B. MIEUX CONNAÎTRE LES PRATIQUES

1. Le non-respect de la loi et ses conséquences

André Comte-Sponville a déclaré au groupe de travail qu'il était favorable à une loi autorisant l'euthanasie « parce qu'il est républicain » , mais a relevé que, d'un autre côté, les pratiques euthanasiques, dont la réalité dans les services de réanimation ou d'urgence ne peut sérieusement être remise en cause, sont justement contraires à la loi républicaine. Il faut donc, a-t-il conclu, les faire disparaître ou mettre la loi en accord avec les faits.

La France dispose pourtant de peu de données fiables en ce domaine. Cependant, l'analyse de la perception par le personnel infirmier des circonstances de la mort à l'hôpital 22 ( * ) a mis en évidence plusieurs dysfonctionnements pouvant révéler des pratiques euthanasiques, et qui se trouvent confirmés par le rapport de l'Igas sur la mort à l'hôpital 23 ( * ) . Aucune étude scientifique ne permet cependant de connaître l'ampleur du phénomène en France. Or, ces pratiques clandestines ne respectent par nature aucune règle et ne garantissent aucun droit, notamment pas celui, fondamental, au respect de la volonté du malade. Il convient donc de les connaître pour comprendre leurs déterminants et les réguler.

2. La nécessité d'une étude conduite selon des critères internationaux

La méthode internationalement reconnue élaborée par le professeur Luc Deliens et son équipe de l'université libre flamande de Bruxelles pour étudier les circonstances de la fin de vie des malades a grandement servi pour éclairer le débat législatif belge. Il est nécessaire de mener des études selon cette méthode en France pour permettre une meilleure connaissance de la situation française, établir des comparaisons internationales et s'interroger sur la valeur des pratiques d'accompagnement actuellement admises, comme la sédation profonde terminale. S'il peut sembler paradoxal, voire impossible, de mener une étude et de publier un rapport sur des pratiques illégales, le professeur Deliens a déjà conduit un travail de ce type pour d'autre pays que la belgique, en entourant ses recherches d'un certain nombre de garanties pour les professionnels de santé qui décrivent leur pratiques, notamment en matière d'anonymat et d'absence de poursuites.

La tâche de conduire et financer ces études appartient à l'observatoire de la fin de vie créé, à la suite du rapport de Jean Leonetti, par un décret du 19 février 2010 24 ( * ) et dont le président est le professeur Régis Aubry. Si toutefois l'observatoire n'était pas en mesure de conduire ces études ou se refusait à le faire, le groupe de travail demanderait à la commission des affaires sociales du Sénat de mandater le professeur Deliens pour les mener.

*

En conclusion, le groupe de travail propose à la commission des affaires sociales :

- de demander au Garde des Sceaux d'adresser une directive aux parquets les invitant à discerner les cas où une assistance à la mort aura été apportée pour le seul motif de répondre au désir répété de la personne et à les classer sans suite en application de l'article 122-2 du code pénal ;

- de demander au président de l'observatoire de la fin de vie d'engager des études sur les pratiques entourant la fin de vie selon la méthodologie élaborée par le professeur Luc Deliens, et, à défaut, de confier à ce dernier le soin de les conduire pour le Sénat.

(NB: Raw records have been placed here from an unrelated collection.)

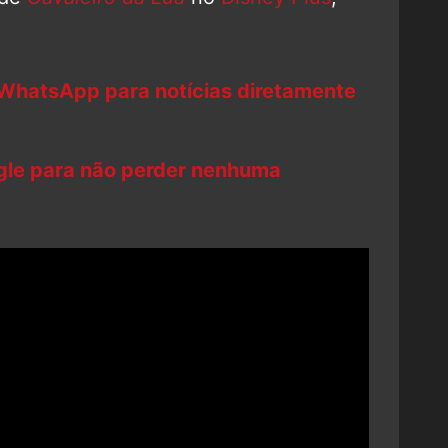
 WhatsApp para notícias diretamente
ogle para não perder nenhuma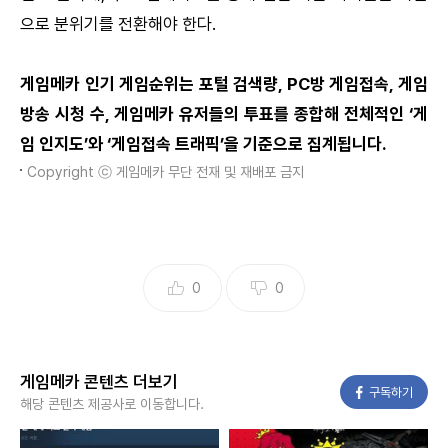
으로 분위기를 전환해야 한다.
게임메카 인기 게임순위는 포털 검색량, PC방 게임접속, 게임
방송 시청 수, 게임메카 유저들의 투표를 종합해 전체적인 ‘게
임 인지도’와 ‘게임접속 트래픽’을 기준으로 집계됩니다.
Copyright ⓒ 게임메카 무단 전재 및 재배포 금지
0
0
게임메카 콘텐츠 더보기
페이스북
구독하기
해당 콘텐츠 제공사로 이동합니다.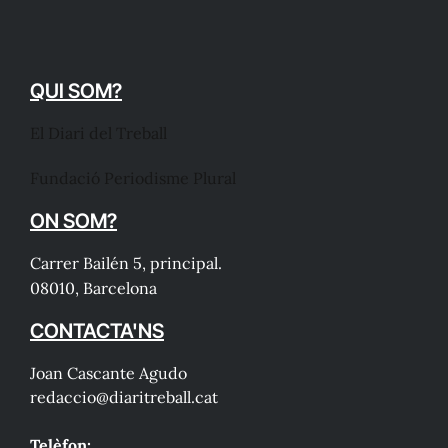
QUI SOM?
El Diari del Treball
Fundació Periodisme Plural
ON SOM?
Carrer Bailén 5, principal.
08010, Barcelona
CONTACTA'NS
Joan Cascante Agudo
redaccio@diaritreball.cat
Telèfon: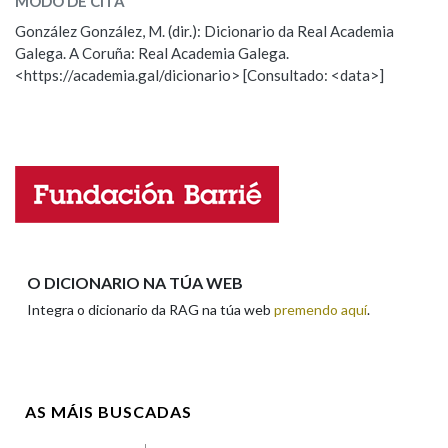
MODO DE CITA
ESCOLLE UNHA OPCIÓN:
González González, M. (dir.): Dicionario da Real Academia
Galega. A Coruña: Real Academia Galega.
Observación
Hai un erro na palabra
Na fraseoloxía
<https://academia.gal/dicionario> [Consultado: <data>]
Propoño mellorar a definición
Actualización
Falta unha voz
OUTRAS OPCIÓNS DE BUSCA
Nome
Marcas gramaticais
Pertence a
Apelidos
O DICIONARIO NA TÚA WEB
Integra o dicionario da RAG na túa web
premendo aquí
.
LIMPAR
BUSCA
Enderezo electrónico
AS MÁIS BUSCADAS
Comentario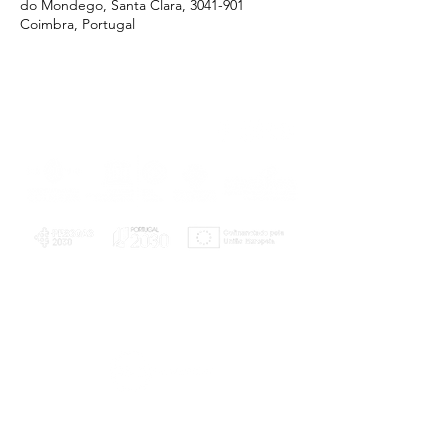
do Mondego, Santa Clara, 3041-901
Coimbra, Portugal
PLANOS E RELATÓRIOS
Centro de Arbitragem de Conflitos de
Consumo da Região de Coimbra
UC
EXPLORATÓRIO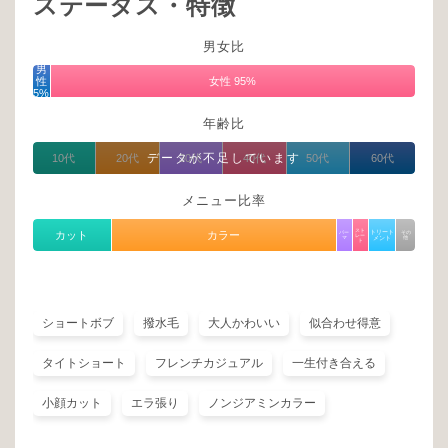
ステータス・特徴
男女比
男
性
女性 95%
5%
年齢比
データが不足しています
10代
20代
30代
40代
50代
60代
メニュー比率
スト
カット
カラー
パー
トリート
その
レー
マ
他
メント
ト
ショートボブ
撥水毛
大人かわいい
似合わせ得意
タイトショート
フレンチカジュアル
一生付き合える
小顔カット
エラ張り
ノンジアミンカラー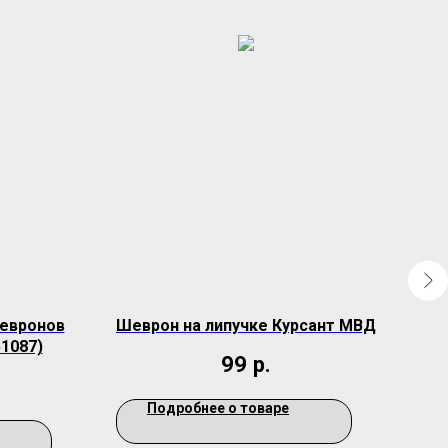
евронов
Шеврон на липучке Курсант МВД
Ко
51087)
99
р.
Подробнее о товаре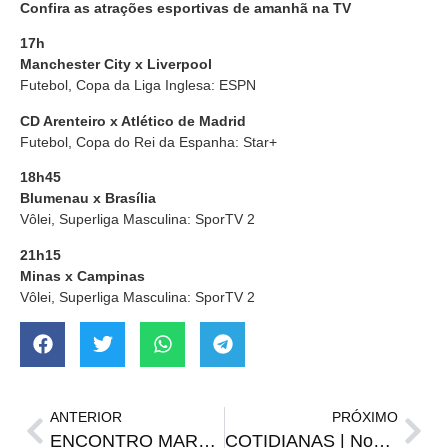
Confira as atrações esportivas de amanhã na TV
17h
Manchester City x Liverpool
Futebol, Copa da Liga Inglesa: ESPN
CD Arenteiro x Atlético de Madrid
Futebol, Copa do Rei da Espanha: Star+
18h45
Blumenau x Brasília
Vôlei, Superliga Masculina: SporTV 2
21h15
Minas x Campinas
Vôlei, Superliga Masculina: SporTV 2
ANTERIOR
PRÓXIMO
ENCONTRO MARCADO | Brasil cai na chave da Argentina no Sul-Americano Sub-20
COTIDIANAS | Novo presidente da Câmara, asfalto na 20 e outras resenhas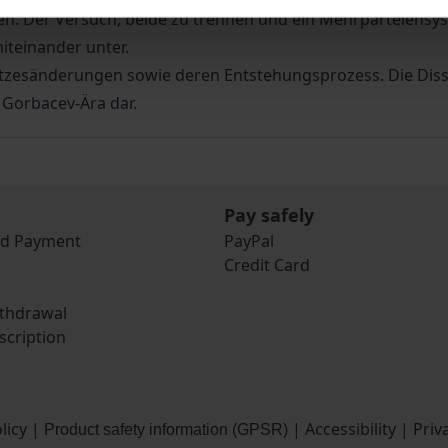
en. Der Versuch, beide zu trennen und ein Mehrparteiensyste
teinander unter.
esänderungen sowie deren Entstehungsprozess. Die Dissert
 Gorbacev-Ära dar.
Pay safely
nd Payment
PayPal
Credit Card
ithdrawal
scription
licy
|
|
Accessibility
|
Priv
Product safety information (GPSR)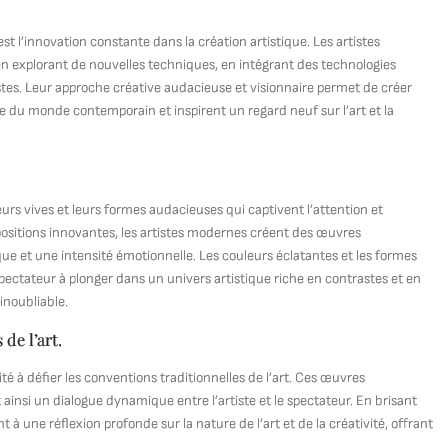
 l’innovation constante dans la création artistique. Les artistes
 en explorant de nouvelles techniques, en intégrant des technologies
es. Leur approche créative audacieuse et visionnaire permet de créer
de du monde contemporain et inspirent un regard neuf sur l’art et la
.
urs vives et leurs formes audacieuses qui captivent l’attention et
mpositions innovantes, les artistes modernes créent des œuvres
e et une intensité émotionnelle. Les couleurs éclatantes et les formes
ectateur à plonger dans un univers artistique riche en contrastes et en
inoubliable.
de l’art.
é à défier les conventions traditionnelles de l’art. Ces œuvres
 ainsi un dialogue dynamique entre l’artiste et le spectateur. En brisant
 à une réflexion profonde sur la nature de l’art et de la créativité, offrant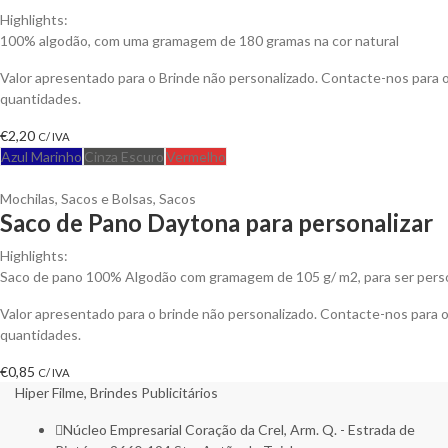
Highlights:
100% algodão, com uma gramagem de 180 gramas na cor natural
Valor apresentado para o Brinde não personalizado. Contacte-nos para
quantidades.
€
2,20
C/ IVA
Azul Marinho
Cinza Escuro
Vermelho
Mochilas, Sacos e Bolsas
,
Sacos
Saco de Pano Daytona para personalizar
Highlights:
Saco de pano 100% Algodão com gramagem de 105 g/ m2, para ser perso
Valor apresentado para o brinde não personalizado. Contacte-nos para
quantidades.
€
0,85
C/ IVA
Hiper Filme, Brindes Publicitários
Núcleo Empresarial Coração da Crel, Arm. Q. - Estrada de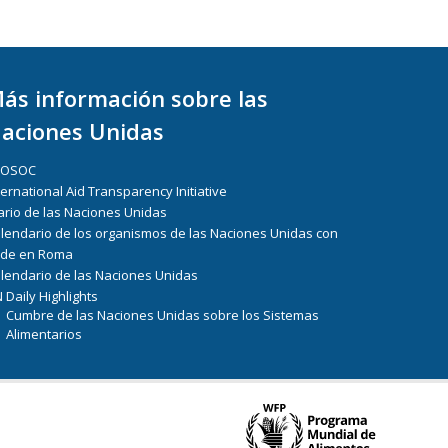
ás información sobre las
aciones Unidas
COSOC
ternational Aid Transparency Initiative
ario de las Naciones Unidas
lendario de los organismos de las Naciones Unidas con
de en Roma
lendario de las Naciones Unidas
 Daily Highlights
Cumbre de las Naciones Unidas sobre los Sistemas
Alimentarios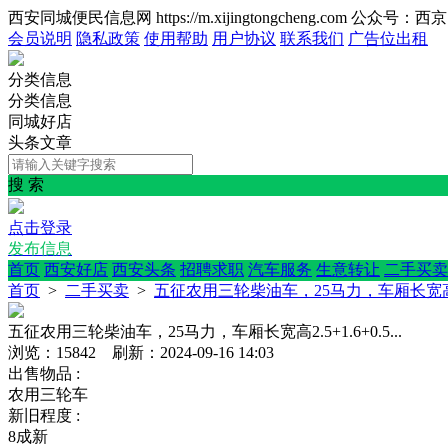
西安同城便民信息网 https://m.xijingtongcheng.com 公众号：
会员说明
隐私政策
使用帮助
用户协议
联系我们
广告位出租
分类信息
分类信息
同城好店
头条文章
搜 索
点击登录
发布信息
首页
西安好店
西安头条
招聘求职
汽车服务
生意转让
二手买卖
首页
>
二手买卖
>
五征农用三轮柴油车，25马力，车厢长宽高2.5+1
五征农用三轮柴油车，25马力，车厢长宽高2.5+1.6+0.5...
浏览：15842 刷新：2024-09-16 14:03
出售物品 :
农用三轮车
新旧程度 :
8成新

* 22 Edouard Ferrand et al., « Circumstances of death in hospitalized patients and nurses' perceptions », archives of internal medecin, vol 168, n° 8, 28 avril 2008.

* 23 Françoise Lalande, Olivier Veber, « La mort à l'hôpital », Igas, janvier 2010 (les données servant de base aux statistiques mentionnées datent de 2007).

* 24 Décret n° 2010-158 du 19 février 2010.